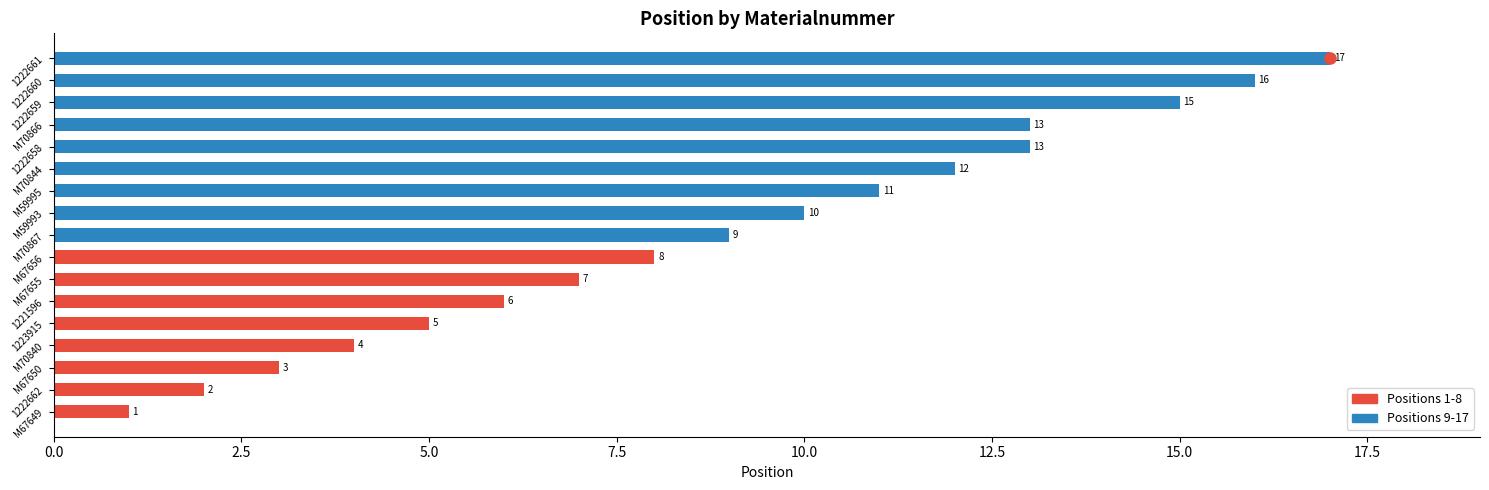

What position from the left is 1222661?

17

---

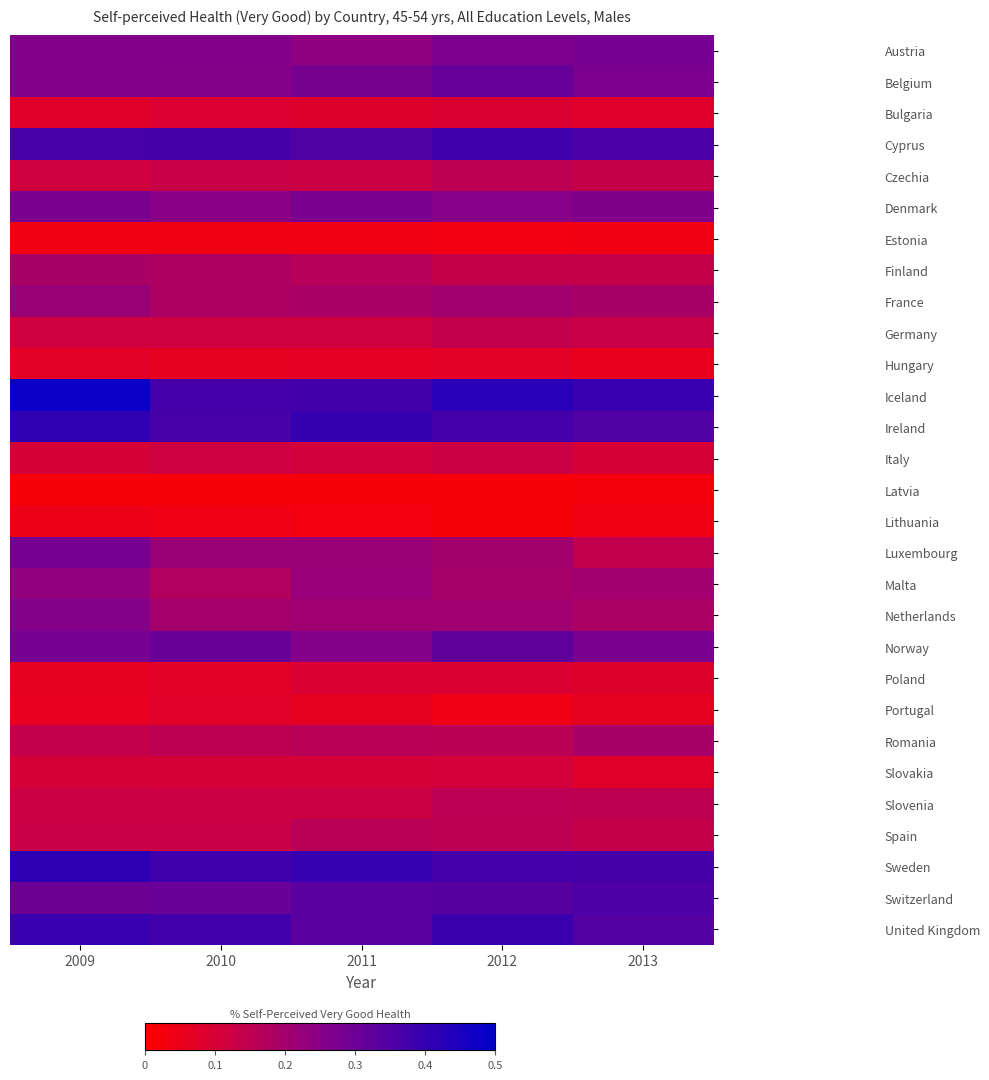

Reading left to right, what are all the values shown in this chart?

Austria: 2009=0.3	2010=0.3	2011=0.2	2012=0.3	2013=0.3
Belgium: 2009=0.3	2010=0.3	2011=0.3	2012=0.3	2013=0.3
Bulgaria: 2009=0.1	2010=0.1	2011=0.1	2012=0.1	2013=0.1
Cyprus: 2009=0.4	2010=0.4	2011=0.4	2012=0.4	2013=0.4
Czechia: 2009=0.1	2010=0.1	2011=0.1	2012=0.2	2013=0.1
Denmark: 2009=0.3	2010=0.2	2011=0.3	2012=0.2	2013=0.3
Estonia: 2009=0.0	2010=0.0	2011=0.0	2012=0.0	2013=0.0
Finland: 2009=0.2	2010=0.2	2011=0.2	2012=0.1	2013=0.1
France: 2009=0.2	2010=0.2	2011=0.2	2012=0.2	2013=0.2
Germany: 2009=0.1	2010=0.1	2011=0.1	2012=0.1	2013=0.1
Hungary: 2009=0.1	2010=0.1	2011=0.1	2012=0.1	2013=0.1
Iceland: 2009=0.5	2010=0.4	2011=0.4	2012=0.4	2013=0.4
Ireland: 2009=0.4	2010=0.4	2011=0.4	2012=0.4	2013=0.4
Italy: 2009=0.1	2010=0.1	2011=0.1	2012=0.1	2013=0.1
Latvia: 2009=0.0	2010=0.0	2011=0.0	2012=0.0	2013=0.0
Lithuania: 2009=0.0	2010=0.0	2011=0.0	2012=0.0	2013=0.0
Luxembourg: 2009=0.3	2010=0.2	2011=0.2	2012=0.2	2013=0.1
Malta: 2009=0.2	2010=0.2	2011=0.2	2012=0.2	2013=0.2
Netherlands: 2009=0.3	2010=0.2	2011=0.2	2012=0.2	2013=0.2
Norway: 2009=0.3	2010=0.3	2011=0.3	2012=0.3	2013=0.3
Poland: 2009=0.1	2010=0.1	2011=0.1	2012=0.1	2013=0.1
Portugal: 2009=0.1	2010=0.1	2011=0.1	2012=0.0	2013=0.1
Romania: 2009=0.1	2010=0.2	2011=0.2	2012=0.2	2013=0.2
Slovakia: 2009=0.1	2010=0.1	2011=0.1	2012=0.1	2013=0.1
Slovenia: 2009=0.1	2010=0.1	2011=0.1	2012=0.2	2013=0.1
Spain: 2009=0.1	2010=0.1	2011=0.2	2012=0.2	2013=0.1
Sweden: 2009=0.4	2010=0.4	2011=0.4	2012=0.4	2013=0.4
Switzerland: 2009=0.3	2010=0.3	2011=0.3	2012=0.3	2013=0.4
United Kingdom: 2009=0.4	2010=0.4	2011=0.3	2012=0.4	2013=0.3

Problem details:
Identify every line in the records that contains the string "left", treating case as significant, and copy each of those lines.

Written response:
What position from the left is 1222661?
Reading left to right, what are all the values shown in this chart?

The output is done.